Prima di avviare i lavori, nel 2008 viene costituita la cooperativa Calcestruzzi Ericina Libera, che aderisce anche a Legacoop: 30.000,00 euro capitale sociale costituito con parte del TFR dei 6 soci fondatori.

Nel 2011 ai soci della cooperativa viene dato in gestione lo stabilimento con un contratto d’affitto oneroso da parte dell’Agenzia nazionale dei beni confiscati oltre l’onere del pagamento del mutuo (il mutuo che l’azienda di Stato aveva sottoscritto con l’istituto di credito è il cui onere viene accollato alla cooperativa, che lo paga in nome e per conto dell’Erario).

In seguito la cooperativa ha ottenuto un finanziamento destinato ad aziende sottoposte a confisca da parte del MISE per 700.000,00 euro da restituire in 10 anni utilizzato dalla cooperativa in parte per l’estinzione totale del debito che la s.r.l. (azienda confiscata) aveva sottoscritto con l’istituto bancario come mutuo bancario, e in parte per acquisto di nuovi automezzi in sostituzione di quelli ormai obsoleti assegnati con il contratto di affitto.

“Quello che ci rammarica è che tutti i finanziamenti elargiti dalla CE con partecipazione dello Stato Italiano tagliano fuori le aziende, perché benché gli assi sono generali e non si fa distinzione fra immobili e aziende ma enunciano solo la rivalutazione dei beni sequestrati e confiscati, ma nella loro elargizione gli stessi finanziamenti vengono destinati agli enti territoriali, assegnatari di beni facenti parte poi del patrimonio indisponibile, ambito dove le aziende non entrano e da qui l’esigenza di chiedere mutui con le difficoltà che gli stessi vengono non concessi per mancanza di garanzie. Ci sono beni confiscati di serie A e di serie B.? Perché i beni confiscati devono essere esclusi, soprattutto quando si va a rivalutare un bene che è di proprietà dell’Ente Stato?”

La domanda retorica di Giacomo non può che restare senza risposta. Il progetto “Il Calcestruzzo della legalità” elaborato otto anni fa è stato lasciato in sospeso e sette delle aziende coinvolte nel frattempo sono morte: “Ora è inserito nelle linee guida dell’agenzia nazionale il concetto di fare rete e quel progetto ne era un chiaro esempio. Si tratta di un danno enorme dal punto di vista sociale, oltre che economico. Lasciando morire le aziende e abbandonando i macchinari al deterioramento, si fa un favore alle mafie che acquistano per riflesso un potere d’immagine maggiore. Le cose si possono fare, ma occorre farle velocemente e assumersi le responsabilità, anche di decretare un diniego.

Durante la pandemia i soci della cooperativa hanno usufruito della cassa integrazione, e non hanno subito particolari scossoni. Cemento e carburante, però, sono schizzati alle stelle. Malgrado queste recenti difficoltà la cooperativa non ha licenziato nessuno: “insieme andiamo avanti”, dice con voce ferma Giacomo.

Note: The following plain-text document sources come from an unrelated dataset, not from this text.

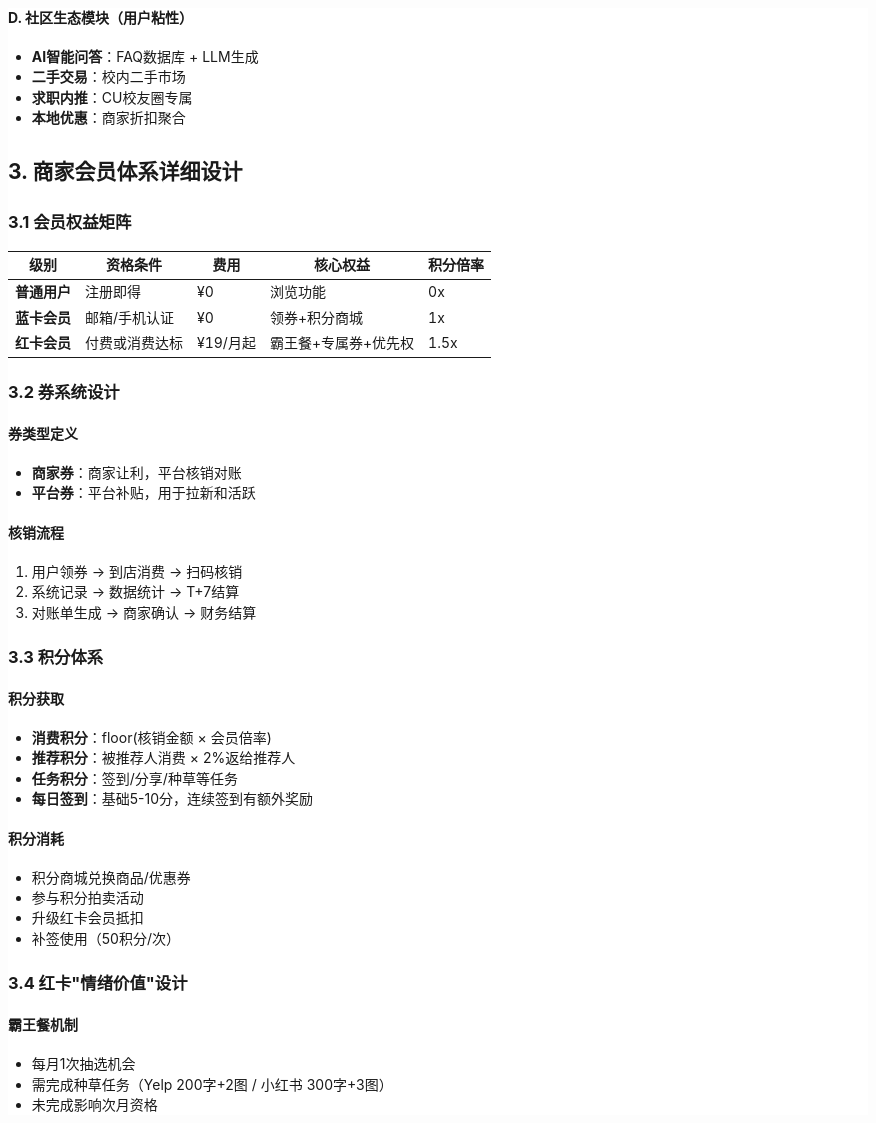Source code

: #### D. 社区生态模块（用户粘性）
- **AI智能问答**：FAQ数据库 + LLM生成
- **二手交易**：校内二手市场
- **求职内推**：CU校友圈专属
- **本地优惠**：商家折扣聚合

## 3. 商家会员体系详细设计

### 3.1 会员权益矩阵

| 级别 | 资格条件 | 费用 | 核心权益 | 积分倍率 |
|------|---------|------|----------|----------|
| **普通用户** | 注册即得 | ¥0 | 浏览功能 | 0x |
| **蓝卡会员** | 邮箱/手机认证 | ¥0 | 领券+积分商城 | 1x |
| **红卡会员** | 付费或消费达标 | ¥19/月起 | 霸王餐+专属券+优先权 | 1.5x |

### 3.2 券系统设计

#### 券类型定义
- **商家券**：商家让利，平台核销对账
- **平台券**：平台补贴，用于拉新和活跃

#### 核销流程
1. 用户领券 → 到店消费 → 扫码核销
2. 系统记录 → 数据统计 → T+7结算
3. 对账单生成 → 商家确认 → 财务结算

### 3.3 积分体系

#### 积分获取
- **消费积分**：floor(核销金额 × 会员倍率)
- **推荐积分**：被推荐人消费 × 2%返给推荐人
- **任务积分**：签到/分享/种草等任务
- **每日签到**：基础5-10分，连续签到有额外奖励

#### 积分消耗
- 积分商城兑换商品/优惠券
- 参与积分拍卖活动
- 升级红卡会员抵扣
- 补签使用（50积分/次）

### 3.4 红卡"情绪价值"设计

#### 霸王餐机制
- 每月1次抽选机会
- 需完成种草任务（Yelp 200字+2图 / 小红书 300字+3图）
- 未完成影响次月资格
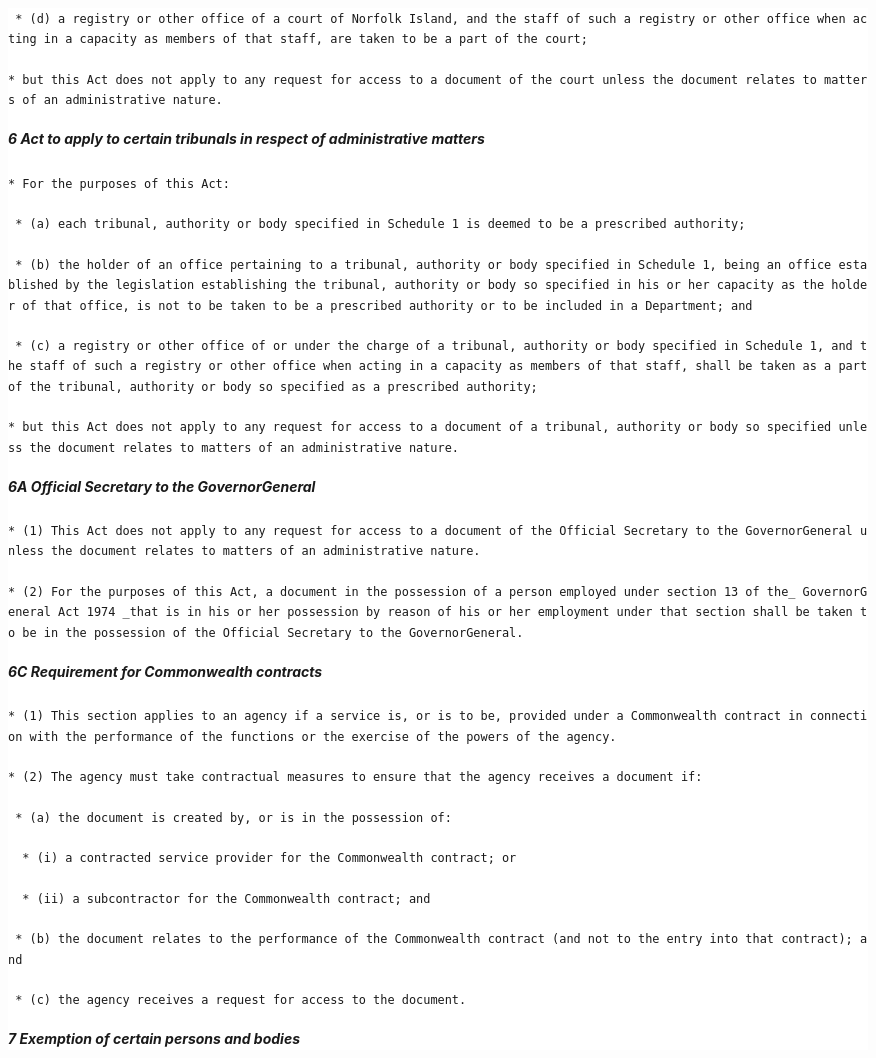      * (d) a registry or other office of a court of Norfolk Island, and the staff of such a registry or other office when acting in a capacity as members of that staff, are taken to be a part of the court;

    * but this Act does not apply to any request for access to a document of the court unless the document relates to matters of an administrative nature.

##### 6  Act to apply to certain tribunals in respect of administrative matters

    * For the purposes of this Act: 

     * (a) each tribunal, authority or body specified in Schedule 1 is deemed to be a prescribed authority;

     * (b) the holder of an office pertaining to a tribunal, authority or body specified in Schedule 1, being an office established by the legislation establishing the tribunal, authority or body so specified in his or her capacity as the holder of that office, is not to be taken to be a prescribed authority or to be included in a Department; and

     * (c) a registry or other office of or under the charge of a tribunal, authority or body specified in Schedule 1, and the staff of such a registry or other office when acting in a capacity as members of that staff, shall be taken as a part of the tribunal, authority or body so specified as a prescribed authority;

    * but this Act does not apply to any request for access to a document of a tribunal, authority or body so specified unless the document relates to matters of an administrative nature.

##### 6A  Official Secretary to the GovernorGeneral

    * (1) This Act does not apply to any request for access to a document of the Official Secretary to the GovernorGeneral unless the document relates to matters of an administrative nature.

    * (2) For the purposes of this Act, a document in the possession of a person employed under section 13 of the_ GovernorGeneral Act 1974 _that is in his or her possession by reason of his or her employment under that section shall be taken to be in the possession of the Official Secretary to the GovernorGeneral.

##### 6C  Requirement for Commonwealth contracts

    * (1) This section applies to an agency if a service is, or is to be, provided under a Commonwealth contract in connection with the performance of the functions or the exercise of the powers of the agency.

    * (2) The agency must take contractual measures to ensure that the agency receives a document if:

     * (a) the document is created by, or is in the possession of:

      * (i) a contracted service provider for the Commonwealth contract; or

      * (ii) a subcontractor for the Commonwealth contract; and

     * (b) the document relates to the performance of the Commonwealth contract (and not to the entry into that contract); and

     * (c) the agency receives a request for access to the document.

##### 7  Exemption of certain persons and bodies
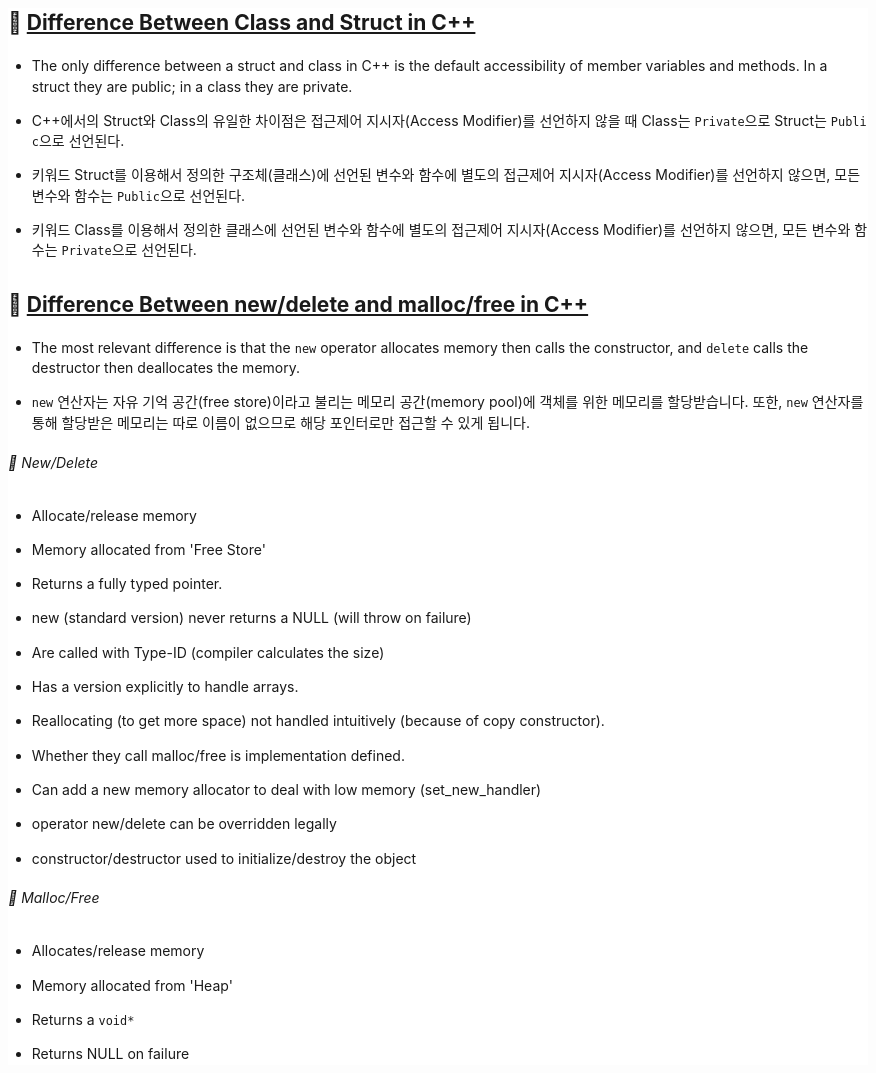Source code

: ## 📣 [Difference Between Class and Struct in C++](https://blogs.mentor.com/colinwalls/blog/2014/06/02/struct-vs-class-in-c/)

* The only difference between a struct and class in C++ is the default accessibility of member variables and methods. In a struct they are public; in a class they are private.

* C++에서의 Struct와 Class의 유일한 차이점은 접근제어 지시자(Access Modifier)를 선언하지 않을 때 Class는 `Private`으로 Struct는 `Public`으로 선언된다.

* 키워드 Struct를 이용해서 정의한 구조체(클래스)에 선언된 변수와 함수에 별도의 접근제어 지시자(Access Modifier)를 선언하지 않으면, 모든 변수와 함수는 `Public`으로 선언된다.

* 키워드 Class를 이용해서 정의한 클래스에 선언된 변수와 함수에 별도의 접근제어 지시자(Access Modifier)를 선언하지 않으면, 모든 변수와 함수는 `Private`으로 선언된다.

## 📣 [Difference Between new/delete and malloc/free in C++](https://stackoverflow.com/questions/240212/what-is-the-difference-between-new-delete-and-malloc-free)

* The most relevant difference is that the `new` operator allocates memory then calls the constructor, and `delete` calls the destructor then deallocates the memory.

* `new` 연산자는 자유 기억 공간(free store)이라고 불리는 메모리 공간(memory pool)에 객체를 위한 메모리를 할당받습니다. 또한, `new` 연산자를 통해 할당받은 메모리는 따로 이름이 없으므로 해당 포인터로만 접근할 수 있게 됩니다.

###### 🔑 New/Delete

* Allocate/release memory

* Memory allocated from 'Free Store'

* Returns a fully typed pointer.

* new (standard version) never returns a NULL (will throw on failure)

* Are called with Type-ID (compiler calculates the size)

* Has a version explicitly to handle arrays.

* Reallocating (to get more space) not handled intuitively (because of copy constructor).

* Whether they call malloc/free is implementation defined.

* Can add a new memory allocator to deal with low memory (set_new_handler)

* operator new/delete can be overridden legally

* constructor/destructor used to initialize/destroy the object

###### 🔑 Malloc/Free

* Allocates/release memory

* Memory allocated from 'Heap'

* Returns a `void*`

* Returns NULL on failure
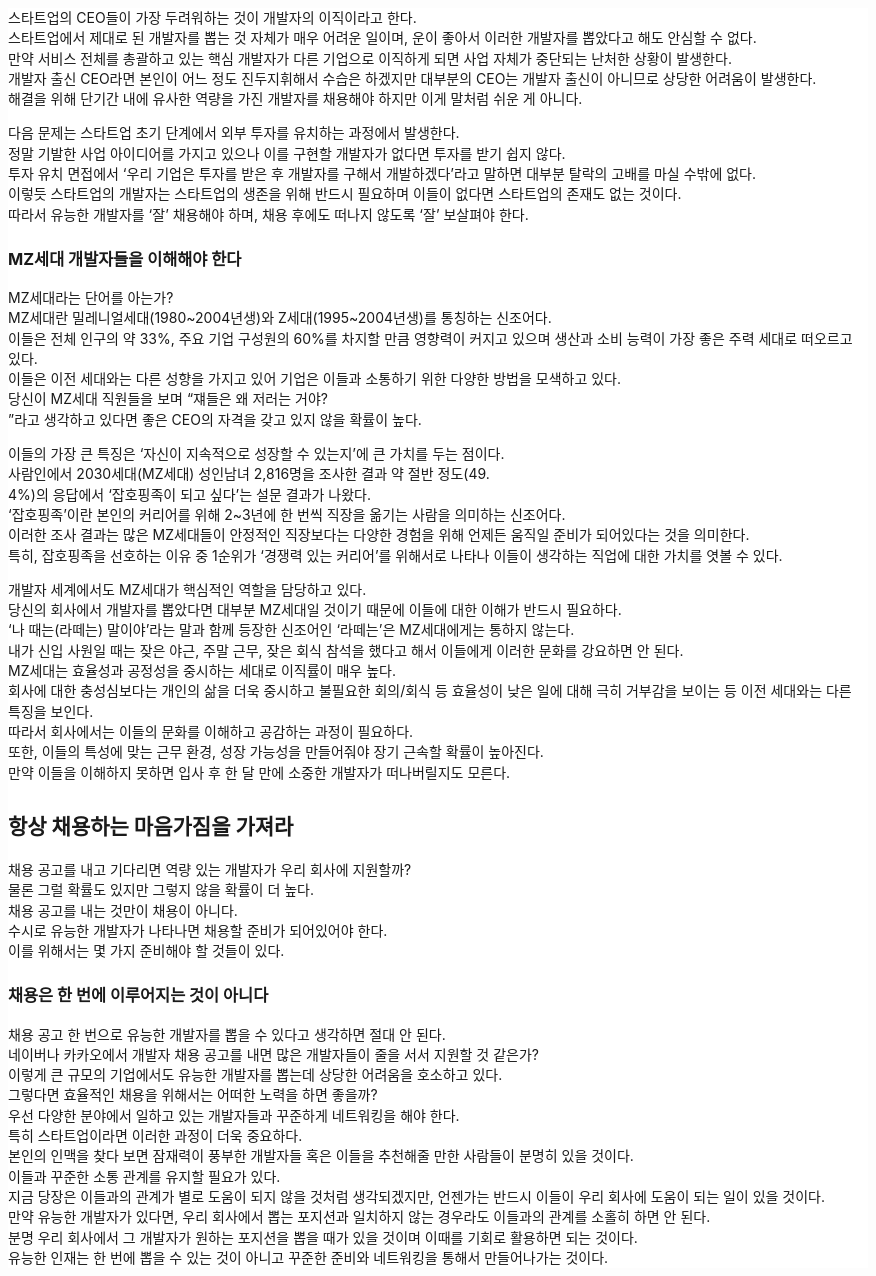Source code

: 스타트업의 CEO들이 가장 두려워하는 것이 개발자의 이직이라고 한다.<br>
 스타트업에서 제대로 된 개발자를 뽑는 것 자체가 매우 어려운 일이며, 운이 좋아서 이러한 개발자를 뽑았다고 해도 안심할 수 없다.<br>
 만약 서비스 전체를 총괄하고 있는 핵심 개발자가 다른 기업으로 이직하게 되면 사업 자체가 중단되는 난처한 상황이 발생한다.<br>
 개발자 출신 CEO라면 본인이 어느 정도 진두지휘해서 수습은 하겠지만 대부분의 CEO는 개발자 출신이 아니므로 상당한 어려움이 발생한다.<br>
 해결을 위해 단기간 내에 유사한 역량을 가진 개발자를 채용해야 하지만 이게 말처럼 쉬운 게 아니다.<br>


다음 문제는 스타트업 초기 단계에서 외부 투자를 유치하는 과정에서 발생한다.<br>
 정말 기발한 사업 아이디어를 가지고 있으나 이를 구현할 개발자가 없다면 투자를 받기 쉽지 않다.<br>
 투자 유치 면접에서 ‘우리 기업은 투자를 받은 후 개발자를 구해서 개발하겠다’라고 말하면 대부분 탈락의 고배를 마실 수밖에 없다.<br>
 이렇듯 스타트업의 개발자는 스타트업의 생존을 위해 반드시 필요하며 이들이 없다면 스타트업의 존재도 없는 것이다.<br>
 따라서 유능한 개발자를 ‘잘’ 채용해야 하며, 채용 후에도 떠나지 않도록 ‘잘’ 보살펴야 한다.<br>


### MZ세대 개발자들을 이해해야 한다

MZ세대라는 단어를 아는가?<br>
 MZ세대란 밀레니얼세대\(1980~2004년생\)와 Z세대\(1995~2004년생\)를 통칭하는 신조어다.<br>
 이들은 전체 인구의 약 33%, 주요 기업 구성원의 60%를 차지할 만큼 영향력이 커지고 있으며 생산과 소비 능력이 가장 좋은 주력 세대로 떠오르고 있다.<br>
 이들은 이전 세대와는 다른 성향을 가지고 있어 기업은 이들과 소통하기 위한 다양한 방법을 모색하고 있다.<br>
 당신이 MZ세대 직원들을 보며 “쟤들은 왜 저러는 거야?<br>
”라고 생각하고 있다면 좋은 CEO의 자격을 갖고 있지 않을 확률이 높다.<br>


이들의 가장 큰 특징은 ‘자신이 지속적으로 성장할 수 있는지’에 큰 가치를 두는 점이다.<br>
 사람인에서 2030세대\(MZ세대\) 성인남녀 2,816명을 조사한 결과 약 절반 정도\(49.<br>
4%\)의 응답에서 ‘잡호핑족이 되고 싶다’는 설문 결과가 나왔다.<br>
 ‘잡호핑족’이란 본인의 커리어를 위해 2~3년에 한 번씩 직장을 옮기는 사람을 의미하는 신조어다.<br>
 이러한 조사 결과는 많은 MZ세대들이 안정적인 직장보다는 다양한 경험을 위해 언제든 움직일 준비가 되어있다는 것을 의미한다.<br>
 특히, 잡호핑족을 선호하는 이유 중 1순위가 ‘경쟁력 있는 커리어’를 위해서로 나타나 이들이 생각하는 직업에 대한 가치를 엿볼 수 있다.<br>


개발자 세계에서도 MZ세대가 핵심적인 역할을 담당하고 있다.<br>
 당신의 회사에서 개발자를 뽑았다면 대부분 MZ세대일 것이기 때문에 이들에 대한 이해가 반드시 필요하다.<br>
 ‘나 때는\(라떼는\) 말이야’라는 말과 함께 등장한 신조어인 ‘라떼는’은 MZ세대에게는 통하지 않는다.<br>
 내가 신입 사원일 때는 잦은 야근, 주말 근무, 잦은 회식 참석을 했다고 해서 이들에게 이러한 문화를 강요하면 안 된다.<br>
 MZ세대는 효율성과 공정성을 중시하는 세대로 이직률이 매우 높다.<br>
 회사에 대한 충성심보다는 개인의 삶을 더욱 중시하고 불필요한 회의/회식 등 효율성이 낮은 일에 대해 극히 거부감을 보이는 등 이전 세대와는 다른 특징을 보인다.<br>
 따라서 회사에서는 이들의 문화를 이해하고 공감하는 과정이 필요하다.<br>
 또한, 이들의 특성에 맞는 근무 환경, 성장 가능성을 만들어줘야 장기 근속할 확률이 높아진다.<br>
 만약 이들을 이해하지 못하면 입사 후 한 달 만에 소중한 개발자가 떠나버릴지도 모른다.<br>


## 항상 채용하는 마음가짐을 가져라

채용 공고를 내고 기다리면 역량 있는 개발자가 우리 회사에 지원할까?<br>
 물론 그럴 확률도 있지만 그렇지 않을 확률이 더 높다.<br>
 채용 공고를 내는 것만이 채용이 아니다.<br>
 수시로 유능한 개발자가 나타나면 채용할 준비가 되어있어야 한다.<br>
 이를 위해서는 몇 가지 준비해야 할 것들이 있다.<br>


### 채용은 한 번에 이루어지는 것이 아니다

채용 공고 한 번으로 유능한 개발자를 뽑을 수 있다고 생각하면 절대 안 된다.<br>
 네이버나 카카오에서 개발자 채용 공고를 내면 많은 개발자들이 줄을 서서 지원할 것 같은가?<br>
 이렇게 큰 규모의 기업에서도 유능한 개발자를 뽑는데 상당한 어려움을 호소하고 있다.<br>
 그렇다면 효율적인 채용을 위해서는 어떠한 노력을 하면 좋을까?<br>
 우선 다양한 분야에서 일하고 있는 개발자들과 꾸준하게 네트워킹을 해야 한다.<br>
 특히 스타트업이라면 이러한 과정이 더욱 중요하다.<br>
 본인의 인맥을 찾다 보면 잠재력이 풍부한 개발자들 혹은 이들을 추천해줄 만한 사람들이 분명히 있을 것이다.<br>
 이들과 꾸준한 소통 관계를 유지할 필요가 있다.<br>
 지금 당장은 이들과의 관계가 별로 도움이 되지 않을 것처럼 생각되겠지만, 언젠가는 반드시 이들이 우리 회사에 도움이 되는 일이 있을 것이다.<br>
 만약 유능한 개발자가 있다면, 우리 회사에서 뽑는 포지션과 일치하지 않는 경우라도 이들과의 관계를 소홀히 하면 안 된다.<br>
 분명 우리 회사에서 그 개발자가 원하는 포지션을 뽑을 때가 있을 것이며 이때를 기회로 활용하면 되는 것이다.<br>
 유능한 인재는 한 번에 뽑을 수 있는 것이 아니고 꾸준한 준비와 네트워킹을 통해서 만들어나가는 것이다.<br>
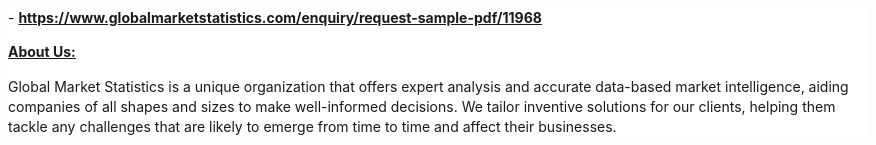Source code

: -&nbsp;</strong><a href="https://www.globalmarketstatistics.com/enquiry/request-sample-pdf/11968"><strong>https://www.globalmarketstatistics.com/enquiry/request-sample-pdf/11968</strong></a></p><p><strong><u>About Us:</u></strong></p><p>Global Market Statistics is a unique organization that offers expert analysis and accurate data-based market intelligence, aiding companies of all shapes and sizes to make well-informed decisions. We tailor inventive solutions for our clients, helping them tackle any challenges that are likely to emerge from time to time and affect their businesses.</p>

Ora i soci sono in 8, oltre 5 dipendenti e nel tempo si attuato quasi un cambio generazionale tra chi è andato in pensione e i giovani che spesso iniziano la loro prima esperienza lavorativa in un ambito (quello dell’edilizia) dove la criminalità organizzata pone spesso degli ostacoli, ma la determinazione di questi giovani avvalla sempre più la tesi che INSIEME le cose posso cambiare, ad iniziare dal fare la propria parte e decidere da che parte stare. Sono state ampliate le qualifiche del personale, orgogliosi di avere nominato amministratore delegato della cooperativa un ingegnere donna.

Ad oggi si può affermare che la storia della cooperativa è la storia del NOI e testimonia che esiste l’antimafia dei fatti e non solo quella delle parole.